§ Mr. R. McNEILL
asked the Secretary of State for War if he is aware that the house No. 12, Longport Street, Canterbury, now in military occupation, was bought by the present owner's deceased father to enable her to make a living by letting apartments; that the owner has been for a long period, and still is, deprived of the use of her property through its requisition for military occupation; that she was assured as long ago as July, 1920, that possession would be given to her in a few months: that, on the 16th February, 1921, she was told that for several more months she could not recover her property; that all this time the owner has been obliged to store her furniture, which is suffering depreciation in value in consequence, and to procure accommodation for herself elsewhere; what military exigency requires the deprivation of this lady of her property more than two years after the War; and, in the event of his being unable to issue instructions that possession of the premises be given to the owner forthwith, if he will undertake that full compensation shall be paid to her, based on an estimate to be made by an independent valuer of the profits she might reasonably expect to make by letting apartments, and including the loss occasioned by the storage of her furniture and the necessity for living elsewhere?
§ Sir A. WILLIAMSON
This property has been occupied by the military authorities as stated, but I have no information as to the circumstances in which it was purchased or as to the assurances stated to have been given.

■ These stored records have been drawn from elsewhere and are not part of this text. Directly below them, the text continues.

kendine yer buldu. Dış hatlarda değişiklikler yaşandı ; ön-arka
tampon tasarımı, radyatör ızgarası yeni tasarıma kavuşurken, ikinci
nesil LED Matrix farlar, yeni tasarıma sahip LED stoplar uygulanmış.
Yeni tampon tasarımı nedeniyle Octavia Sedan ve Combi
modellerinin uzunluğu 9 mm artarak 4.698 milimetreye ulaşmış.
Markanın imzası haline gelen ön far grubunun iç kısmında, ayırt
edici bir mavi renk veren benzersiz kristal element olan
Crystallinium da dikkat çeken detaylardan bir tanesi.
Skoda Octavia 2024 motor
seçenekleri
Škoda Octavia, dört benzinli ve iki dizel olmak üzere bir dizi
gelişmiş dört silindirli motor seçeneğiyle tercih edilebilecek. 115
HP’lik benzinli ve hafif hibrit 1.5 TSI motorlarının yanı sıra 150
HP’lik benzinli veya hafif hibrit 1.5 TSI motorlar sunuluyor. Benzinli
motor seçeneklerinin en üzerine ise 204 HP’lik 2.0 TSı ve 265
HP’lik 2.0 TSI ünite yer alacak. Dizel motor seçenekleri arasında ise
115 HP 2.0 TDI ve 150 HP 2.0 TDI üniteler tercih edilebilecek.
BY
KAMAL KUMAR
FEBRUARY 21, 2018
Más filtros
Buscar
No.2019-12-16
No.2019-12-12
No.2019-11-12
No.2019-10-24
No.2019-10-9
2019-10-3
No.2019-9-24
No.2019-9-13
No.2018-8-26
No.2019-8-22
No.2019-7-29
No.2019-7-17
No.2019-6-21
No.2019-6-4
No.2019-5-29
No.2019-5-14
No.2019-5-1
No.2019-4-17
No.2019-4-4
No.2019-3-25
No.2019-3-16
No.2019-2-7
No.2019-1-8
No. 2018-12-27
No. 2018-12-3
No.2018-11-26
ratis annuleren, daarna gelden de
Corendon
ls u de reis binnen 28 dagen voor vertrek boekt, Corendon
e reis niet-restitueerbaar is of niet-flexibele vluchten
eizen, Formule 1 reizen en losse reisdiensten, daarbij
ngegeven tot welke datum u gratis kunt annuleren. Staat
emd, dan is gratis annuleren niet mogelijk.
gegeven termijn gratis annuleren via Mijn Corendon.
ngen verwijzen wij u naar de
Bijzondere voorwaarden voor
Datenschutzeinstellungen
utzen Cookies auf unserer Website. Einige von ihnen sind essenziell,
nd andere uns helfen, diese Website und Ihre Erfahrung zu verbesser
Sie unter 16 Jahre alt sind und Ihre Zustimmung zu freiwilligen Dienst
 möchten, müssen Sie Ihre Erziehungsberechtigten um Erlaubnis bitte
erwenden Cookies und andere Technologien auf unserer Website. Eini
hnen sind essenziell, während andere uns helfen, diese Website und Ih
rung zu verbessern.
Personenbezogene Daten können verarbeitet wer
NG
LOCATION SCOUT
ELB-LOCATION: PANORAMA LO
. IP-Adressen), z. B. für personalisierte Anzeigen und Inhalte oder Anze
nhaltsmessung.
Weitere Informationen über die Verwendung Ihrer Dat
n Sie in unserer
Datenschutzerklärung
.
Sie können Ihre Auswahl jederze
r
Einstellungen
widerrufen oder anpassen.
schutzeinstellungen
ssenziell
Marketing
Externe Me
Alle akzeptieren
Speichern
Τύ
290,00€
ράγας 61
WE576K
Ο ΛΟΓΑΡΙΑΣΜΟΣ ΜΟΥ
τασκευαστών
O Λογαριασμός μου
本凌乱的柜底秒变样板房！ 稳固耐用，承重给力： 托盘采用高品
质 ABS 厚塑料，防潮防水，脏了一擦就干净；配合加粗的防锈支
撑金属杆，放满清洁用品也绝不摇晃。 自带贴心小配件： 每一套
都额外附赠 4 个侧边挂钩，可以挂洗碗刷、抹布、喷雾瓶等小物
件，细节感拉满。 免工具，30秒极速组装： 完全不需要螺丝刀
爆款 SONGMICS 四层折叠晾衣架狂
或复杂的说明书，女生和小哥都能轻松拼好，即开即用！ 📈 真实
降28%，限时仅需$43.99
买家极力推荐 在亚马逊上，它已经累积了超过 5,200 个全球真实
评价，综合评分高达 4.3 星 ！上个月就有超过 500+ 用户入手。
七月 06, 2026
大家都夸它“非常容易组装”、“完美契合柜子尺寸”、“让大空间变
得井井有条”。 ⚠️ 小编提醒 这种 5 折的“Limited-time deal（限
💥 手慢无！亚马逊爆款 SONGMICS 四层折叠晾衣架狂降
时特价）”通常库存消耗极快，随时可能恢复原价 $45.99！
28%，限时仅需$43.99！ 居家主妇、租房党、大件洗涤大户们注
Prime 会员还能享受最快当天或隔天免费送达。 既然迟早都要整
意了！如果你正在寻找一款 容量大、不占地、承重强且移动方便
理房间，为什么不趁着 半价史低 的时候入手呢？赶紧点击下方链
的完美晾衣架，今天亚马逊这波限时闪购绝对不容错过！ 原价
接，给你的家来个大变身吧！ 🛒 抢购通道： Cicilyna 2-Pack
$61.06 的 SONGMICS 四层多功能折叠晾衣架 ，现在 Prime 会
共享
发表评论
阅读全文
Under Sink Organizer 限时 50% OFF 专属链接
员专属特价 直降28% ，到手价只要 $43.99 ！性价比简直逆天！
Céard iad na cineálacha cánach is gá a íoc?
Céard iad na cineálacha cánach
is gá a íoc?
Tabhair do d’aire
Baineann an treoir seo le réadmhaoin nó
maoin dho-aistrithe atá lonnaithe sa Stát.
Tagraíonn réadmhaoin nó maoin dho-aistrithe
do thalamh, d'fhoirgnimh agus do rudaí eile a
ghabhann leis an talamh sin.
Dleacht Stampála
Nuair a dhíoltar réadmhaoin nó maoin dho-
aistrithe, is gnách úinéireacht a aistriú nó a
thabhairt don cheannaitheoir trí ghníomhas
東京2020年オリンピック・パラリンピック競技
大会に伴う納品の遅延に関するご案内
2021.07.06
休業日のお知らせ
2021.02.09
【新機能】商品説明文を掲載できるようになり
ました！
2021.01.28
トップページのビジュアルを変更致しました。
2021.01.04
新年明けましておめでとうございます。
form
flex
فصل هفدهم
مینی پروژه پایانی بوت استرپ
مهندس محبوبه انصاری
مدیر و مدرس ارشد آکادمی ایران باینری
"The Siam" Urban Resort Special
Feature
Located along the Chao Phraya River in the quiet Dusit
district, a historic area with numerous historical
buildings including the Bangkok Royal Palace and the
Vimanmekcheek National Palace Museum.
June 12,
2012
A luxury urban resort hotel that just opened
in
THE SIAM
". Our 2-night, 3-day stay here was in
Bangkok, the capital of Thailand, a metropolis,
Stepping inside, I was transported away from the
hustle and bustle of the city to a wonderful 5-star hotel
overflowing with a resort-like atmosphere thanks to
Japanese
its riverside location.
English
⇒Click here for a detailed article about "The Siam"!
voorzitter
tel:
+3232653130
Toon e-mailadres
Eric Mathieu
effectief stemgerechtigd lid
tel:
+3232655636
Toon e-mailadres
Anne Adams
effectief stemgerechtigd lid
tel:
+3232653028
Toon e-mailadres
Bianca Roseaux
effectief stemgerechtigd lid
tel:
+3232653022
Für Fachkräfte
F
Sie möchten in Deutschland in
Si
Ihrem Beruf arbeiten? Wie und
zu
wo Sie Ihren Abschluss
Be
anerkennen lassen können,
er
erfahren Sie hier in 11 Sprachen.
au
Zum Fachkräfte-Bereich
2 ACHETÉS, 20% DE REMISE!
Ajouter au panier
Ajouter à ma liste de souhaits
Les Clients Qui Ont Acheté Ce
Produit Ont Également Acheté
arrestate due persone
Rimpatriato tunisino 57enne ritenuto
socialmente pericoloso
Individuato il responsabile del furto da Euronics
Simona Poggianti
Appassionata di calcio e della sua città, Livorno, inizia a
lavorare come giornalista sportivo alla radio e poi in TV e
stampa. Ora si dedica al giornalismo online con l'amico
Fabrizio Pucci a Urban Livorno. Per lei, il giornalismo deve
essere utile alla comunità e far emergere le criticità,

The house is required for accommodating the local 1835W officers of the Lands Directorate, until other accommodation can be found for them. I regret that I can give no undertaking of the nature suggested in the last part of the hon. Member's question. The Department has endeavoured to minimise any hardship caused to the owner. When she complained that the rent originally paid under the hiring agreement was inadequate the Department consented to terminate the agreement and refer the question of compensation to the War Compensation Court, so far as concerned the period subsequent to the termination of the agreement. The Court awarded a payment very closely approximating to that asked for by the owner, and in arriving at the amount the cost of storing her furniture was taken into consideration. If the owner desires that the award should be revised, application should be made to the War Compensation Court.